January 20, 2018 03:41 PM
 
Peter Martin

One area of agriculture has consistently been outperforming its peers for years, despite the challenges faced by the industry. That area: agricultural banks.

As farmers across the country continue to look for ways to cut costs and “trim the fat,” agricultural banks are regularly surpassing commercial banks and the industry benchmark known as “all insured institutions,” which covers the nearly 6,000 federally insured lenders in the U.S.  

As their designation implies, agricultural banks have greater focus and loan exposure to agriculture. The last time agricultural banks ended the year with a return-on-asset ratio that was lower than their peers was 2006. Except for a few brief anomalies, agricultural banks have routinely demonstrated a better net-interest margin, fewer charge-offs and a much smaller percentage of unprofitable institutions. These banks are typically better capitalized than their peers and have set aside significant cash in case loans start to go bad.
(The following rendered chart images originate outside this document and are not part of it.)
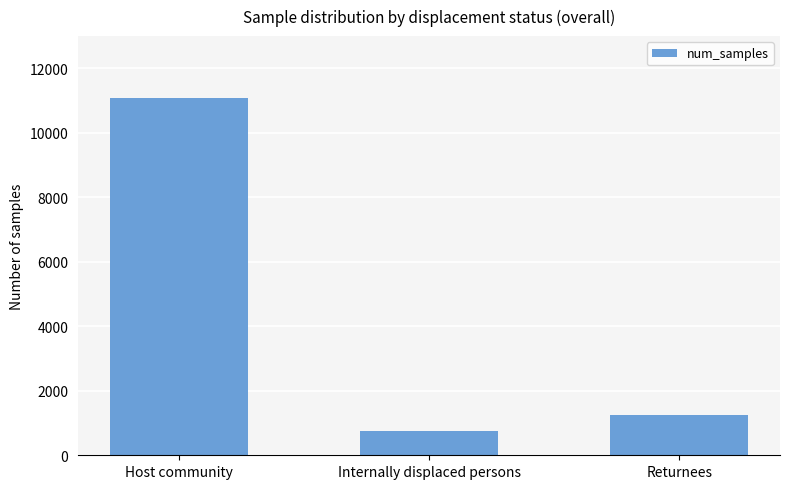

What is the difference between the second highest and minimum values?

491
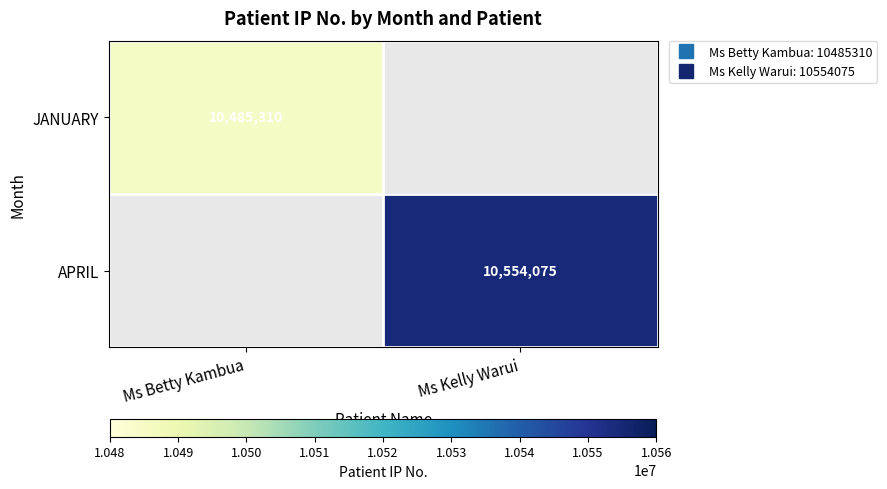

Is it true that APRIL equals 10554075.0 at Ms Kelly Warui?

True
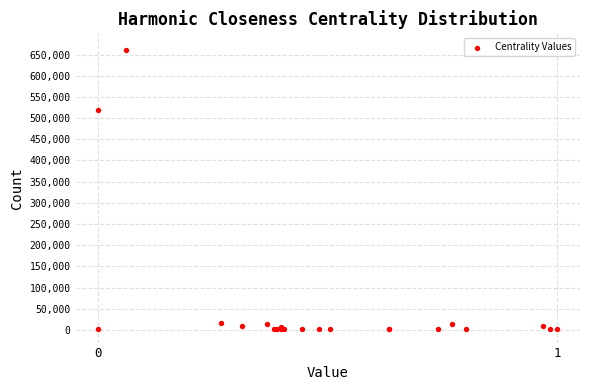

What Y value in the scatter plot is closest to 330925?

520000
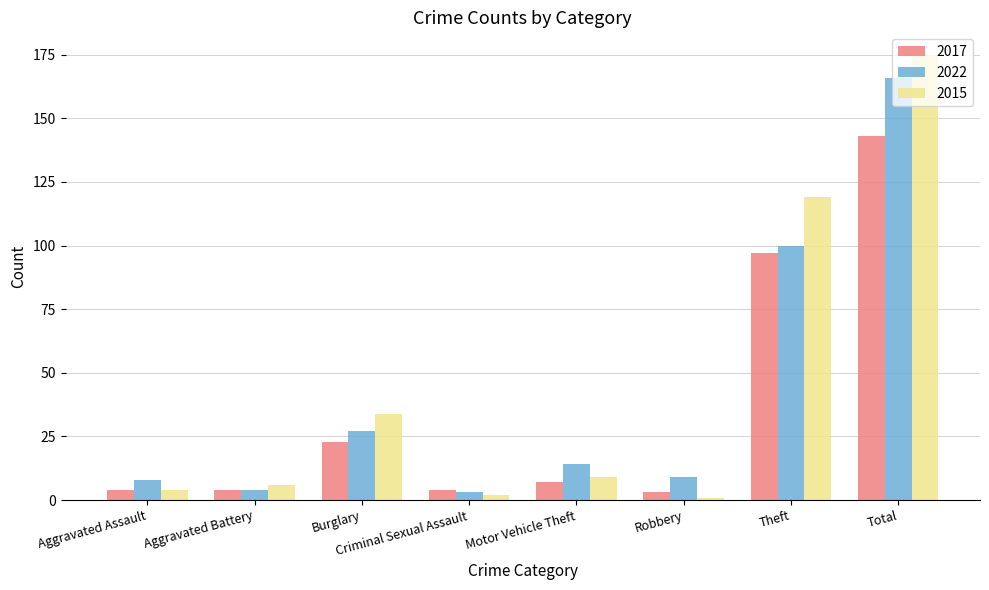

What are all the series names shown in the legend?

2017, 2022, 2015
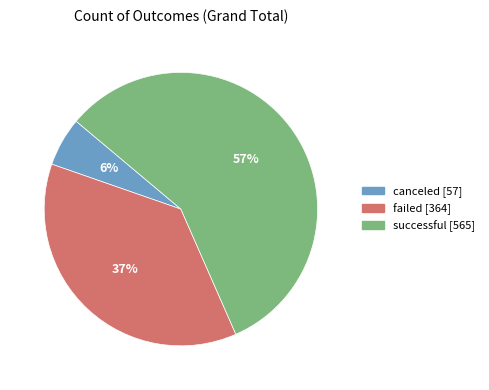

Is there any slice that represents more than half of the pie?

Yes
Several years ago, we saw a number of commercial banks make aggressive moves to increase their exposure to agriculture in order to participate in this success. These times are likely to change but not quite yet.

Agricultural banks are well prepared for the challenges that lie ahead. As of September 2017, agricultural banks have a provision-to-charge-off percentage of 200.5% versus 125.98% for all insured institutions. They have set aside a lot of money to guard against loan losses, despite having significantly fewer charge-offs than their peers.
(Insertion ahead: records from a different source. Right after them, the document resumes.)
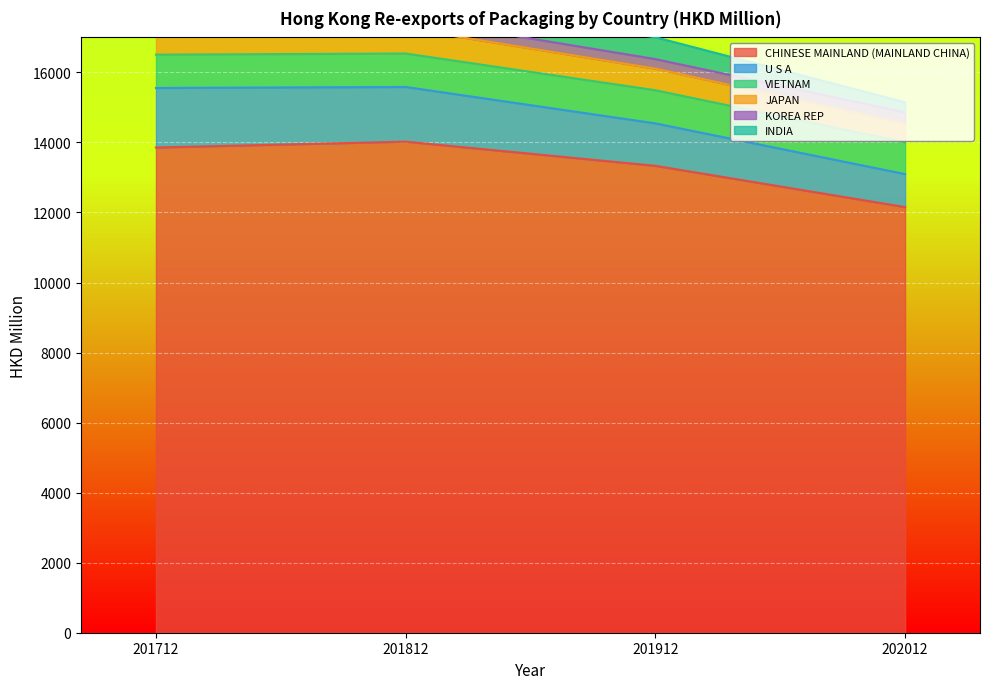

True or false: CHINESE MAINLAND (MAINLAND CHINA) has a value of 13333.1 at 201912.

True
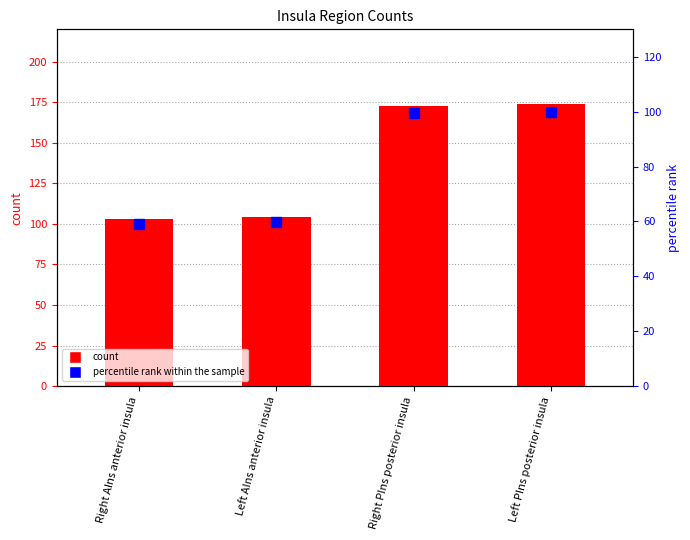

Reading right to left, list all the values displayed in this chart.

INSULA: Left PIns posterior insula=174.0	Right PIns posterior insula=173.0	Left AIns anterior insula=104.0	Right AIns anterior insula=103.0
percentile rank within the sample: Left PIns posterior insula=100.0	Right PIns posterior insula=99.4	Left AIns anterior insula=59.8	Right AIns anterior insula=59.2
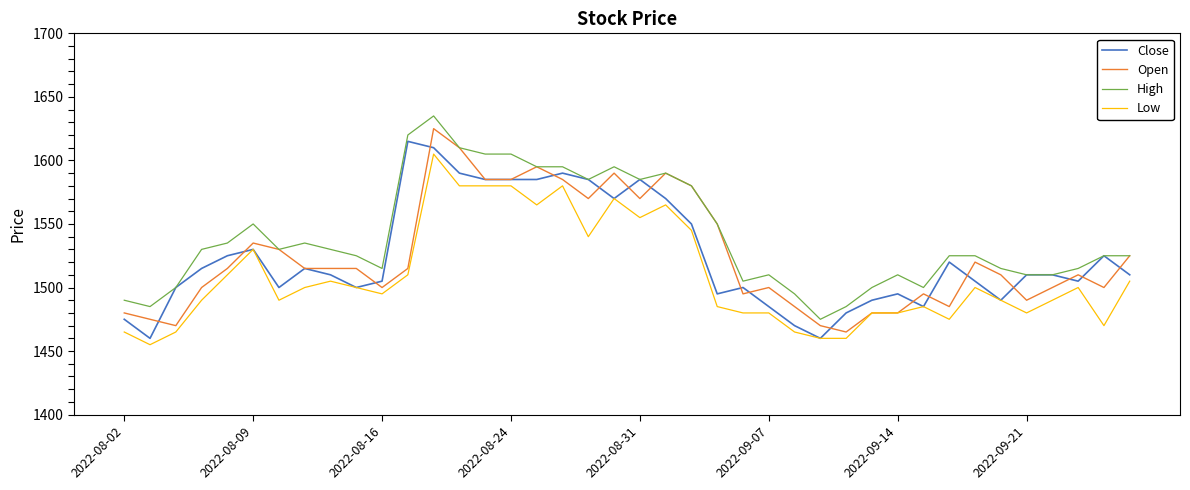

True or false: Low and High cross at least once.

False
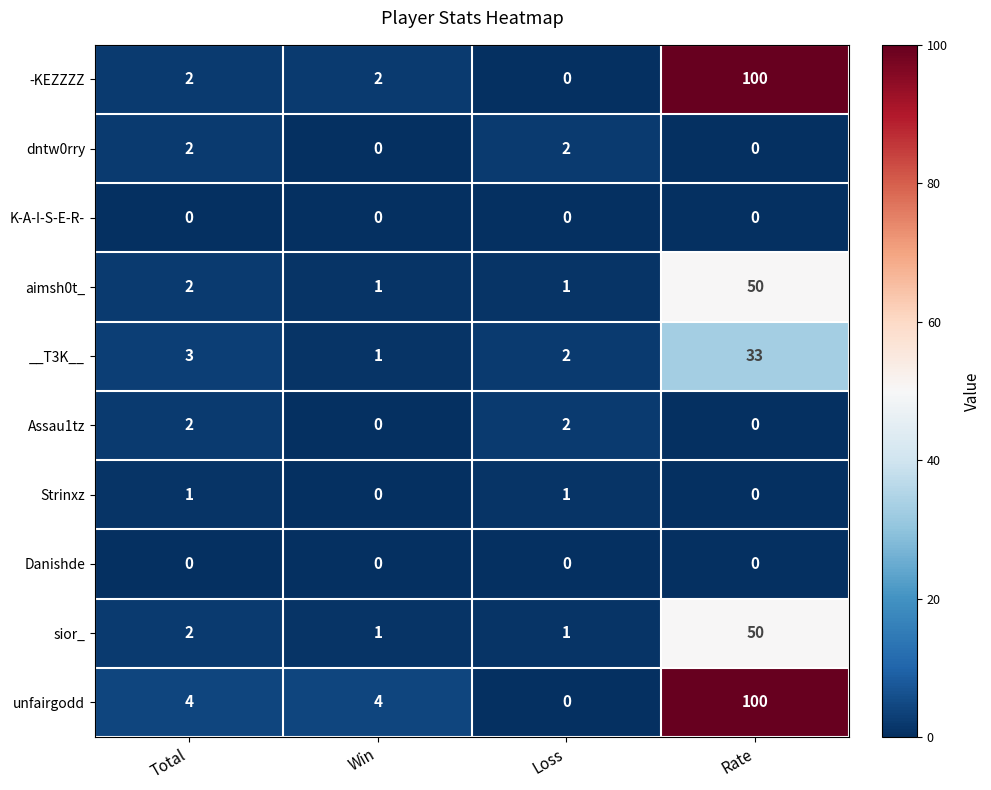

What is the average value of the sior_ series?

14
So far, there hasn’t been much change in loan repayment to agricultural banks. In fact, year-over-year, the number of loans 30 to 89 days past due has declined slightly. Loans more than 90 days past due and total charge-offs rose marginally. For the moment, loan repayment is strong.

We won’t know the impact of low commodity prices on banks for several years. The equity strength of agriculture will give banks and borrowers options before charge-offs become a real issue. This delay means bank financial statements are likely to look strong a while longer. It’s likely to take two to three years of continued, industrywide challenges before we see problems on bank financial statements.  

According to several studies, in the 1980s, a bank’s loan-to-asset ratio was the largest single determining factor on whether it failed. The loan-to-asset ratio indicates how much a bank’s balance sheet is leveraged. Similar to a farm, too much leverage on a bank’s balance sheet eliminates options if financial performance falls. We need to watch this lesser-known ratio.

In addition to repayment rates, monitoring loan growth and land values remains critical. Loan growth can indicate borrowers are struggling with carryover debt and/or losses. For an extended period of time, these drivers of loan growth will choke a business to death. When you combine this with a decline in land values, we can quickly reach dangerous levels of debt not witnessed since the 1980s.   

The bottom line is while agricultural banks are strong, it’s likely they’ll face some challenges within the next three years. It’s worth checking up on your bank’s financial performance from time to time. You can assess your lender’s financial safety through the FDIC’s website or the “Safe and Sound Ratings” section at www.bankrate.com.